How we cite our quotes: (Chapter.Paragraph)
Quote #7
I watched Old Mrs. Hempstock reel the thing in, and I was still unable, somehow, to entirely make sense of what I was seeing. It was a hole with nothing around it, over two feet long, thinner than an earthworm, like the shed skin of a translucent snake. (9.113)
We guess that pulling the portal out of his foot had to be at least marginally better than when he pulled the Ursula Monkton-worm out? No?
Quote #8
Moonlight spilled onto the stairs, brighter than our candle flames. I glanced up through the window and I saw the full moon. The cloudless sky was splashed with stars beyond all counting. "That's the moon," I said.
"Gran likes it like that," said Lettie Hempstock.
"But it was a crescent moon yesterday. And now it's full. And it was raining. It is raining. But now it's not."
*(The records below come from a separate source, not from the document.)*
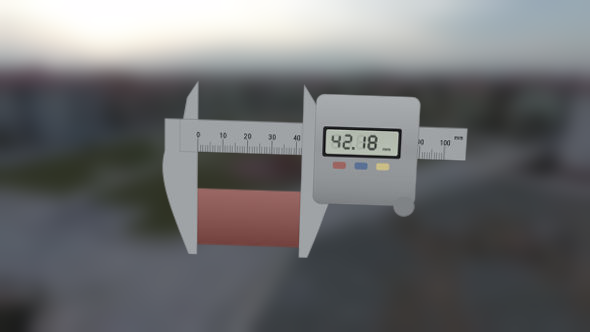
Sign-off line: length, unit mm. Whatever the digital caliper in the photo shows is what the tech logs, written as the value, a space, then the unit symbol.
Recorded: 42.18 mm
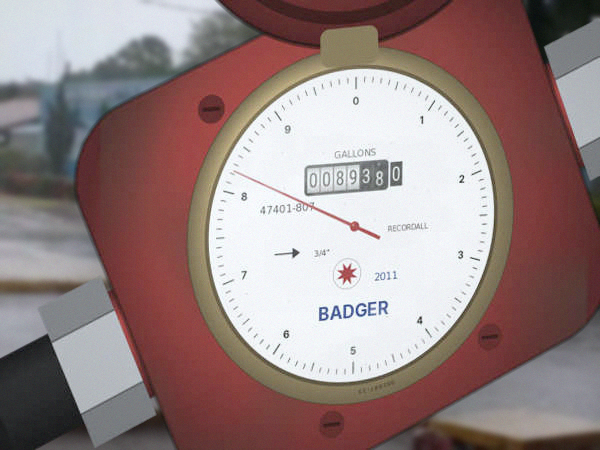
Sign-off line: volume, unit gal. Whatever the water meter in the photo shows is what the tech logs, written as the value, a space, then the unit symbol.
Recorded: 89378.2 gal
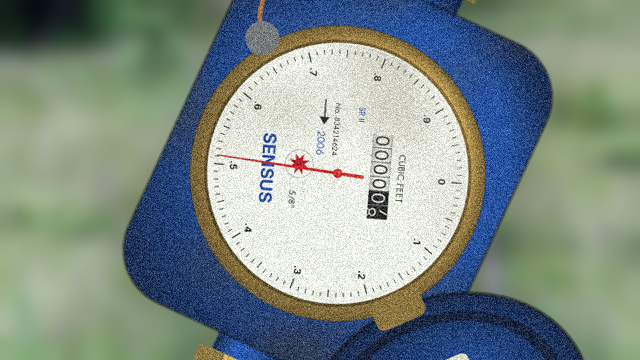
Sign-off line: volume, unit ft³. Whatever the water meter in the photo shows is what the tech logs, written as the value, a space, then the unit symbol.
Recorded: 7.51 ft³
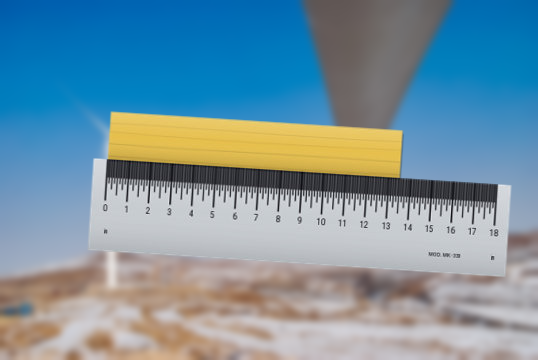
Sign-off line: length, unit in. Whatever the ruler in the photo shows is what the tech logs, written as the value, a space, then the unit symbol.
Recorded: 13.5 in
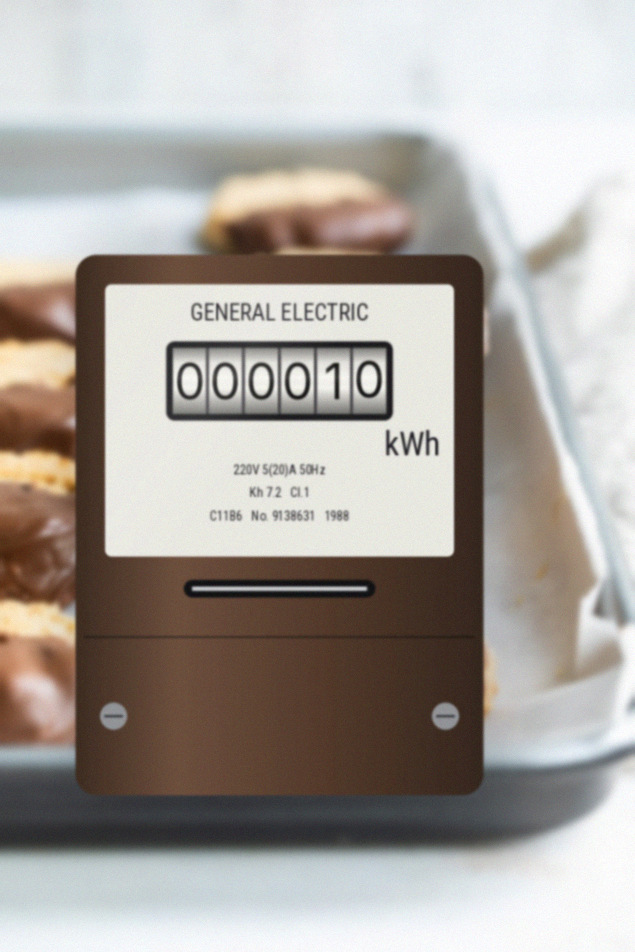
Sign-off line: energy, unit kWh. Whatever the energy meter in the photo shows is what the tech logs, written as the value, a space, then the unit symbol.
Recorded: 10 kWh
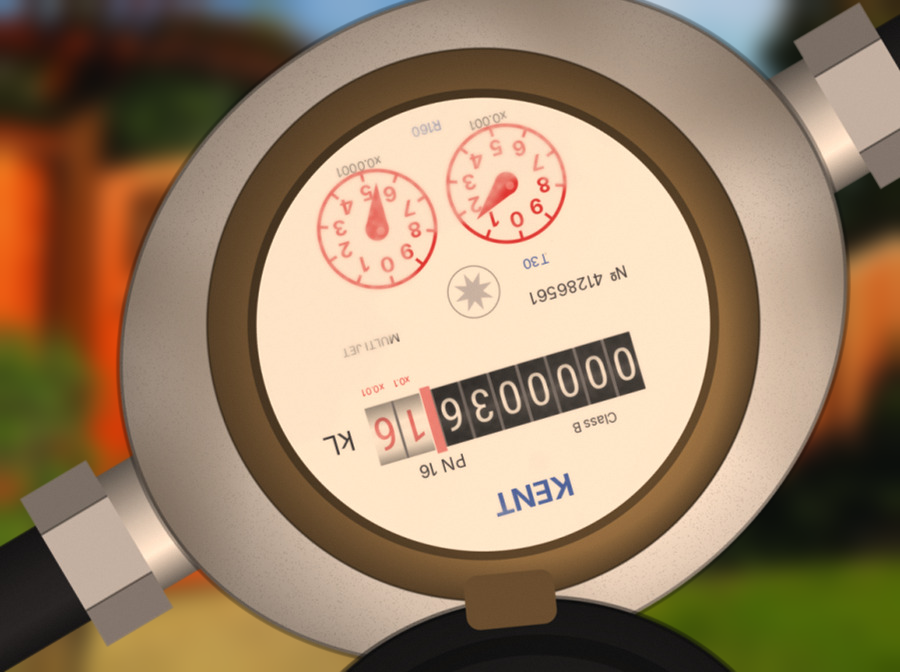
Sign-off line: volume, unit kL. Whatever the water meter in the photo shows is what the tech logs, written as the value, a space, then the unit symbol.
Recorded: 36.1615 kL
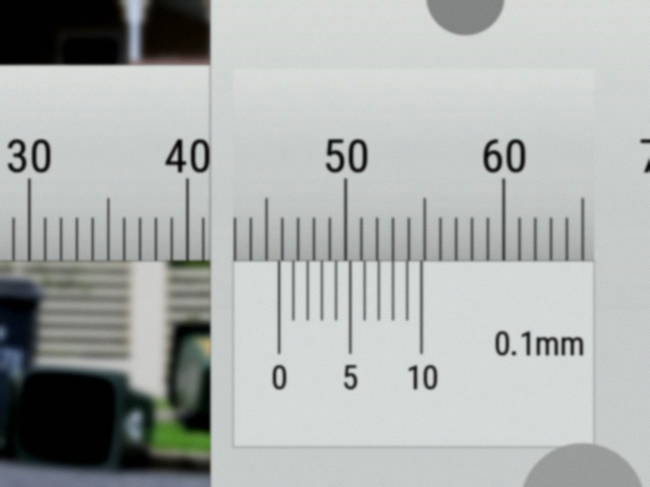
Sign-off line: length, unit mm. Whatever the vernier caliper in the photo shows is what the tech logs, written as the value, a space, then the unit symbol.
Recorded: 45.8 mm
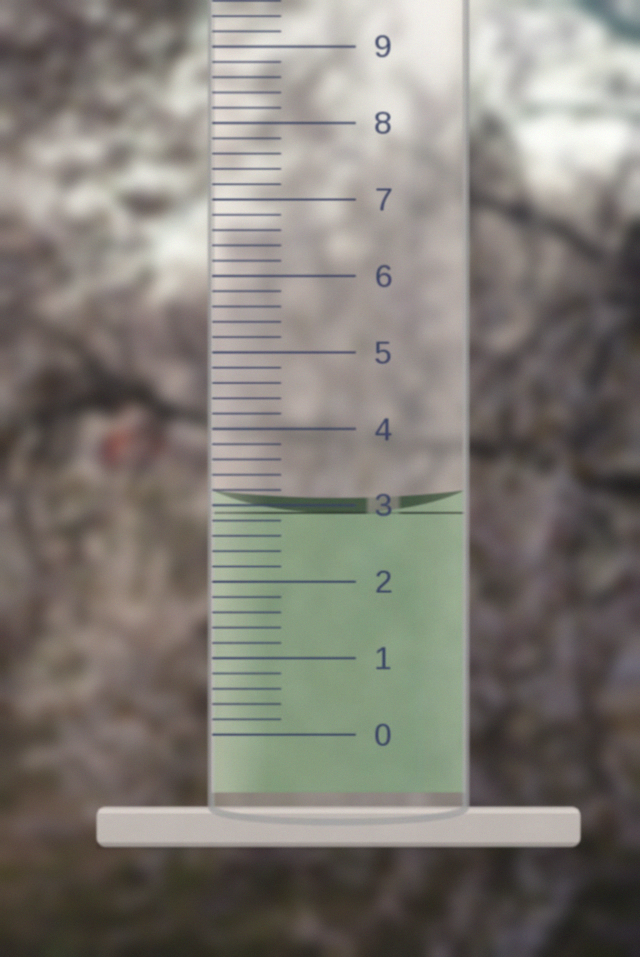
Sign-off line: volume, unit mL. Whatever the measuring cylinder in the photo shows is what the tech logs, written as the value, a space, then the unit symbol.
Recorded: 2.9 mL
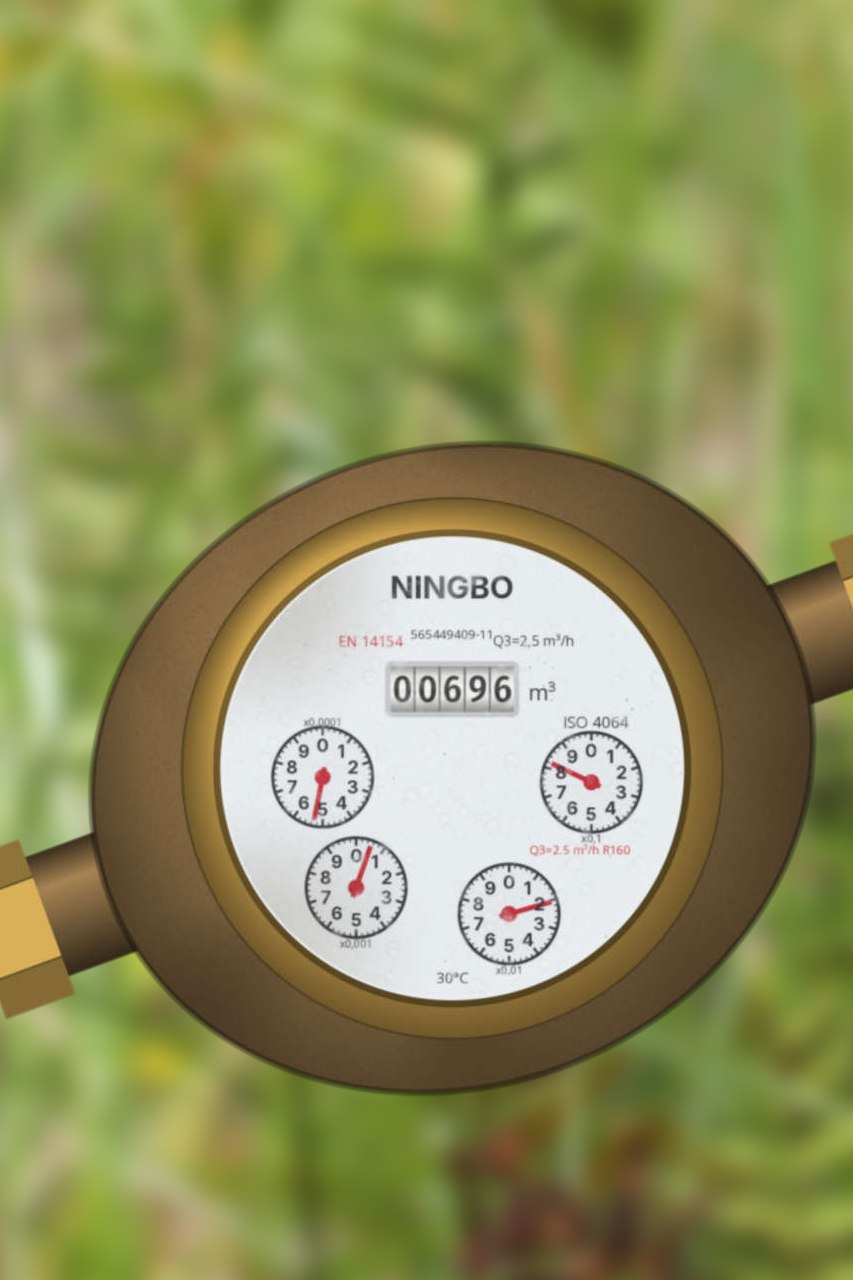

"Gran always likes the full moon to shine on this side of the house. She says it's restful, and it reminds her of when she was a girl," says Lettie. "And it means you don't trip on the stairs." (9.136)
Gran is nothing if not practical. Why turn on a light if you can have a hallway lit by the full moon every night?
Quote #9
"We don't do spells," she said. She sounded a little disappointed to admit it. "We'll do recipes sometimes. But no spells or cantrips. Gran doesn't hold with none of that. She says it's common." (10.62)
So this answers one question… sort of. But spells and cantrips tend to be in the domain of witches, and the Hempstocks are supposedly above all that. So maybe they're not witches. Thank the Flying Spaghetti Monster that they cleared that up.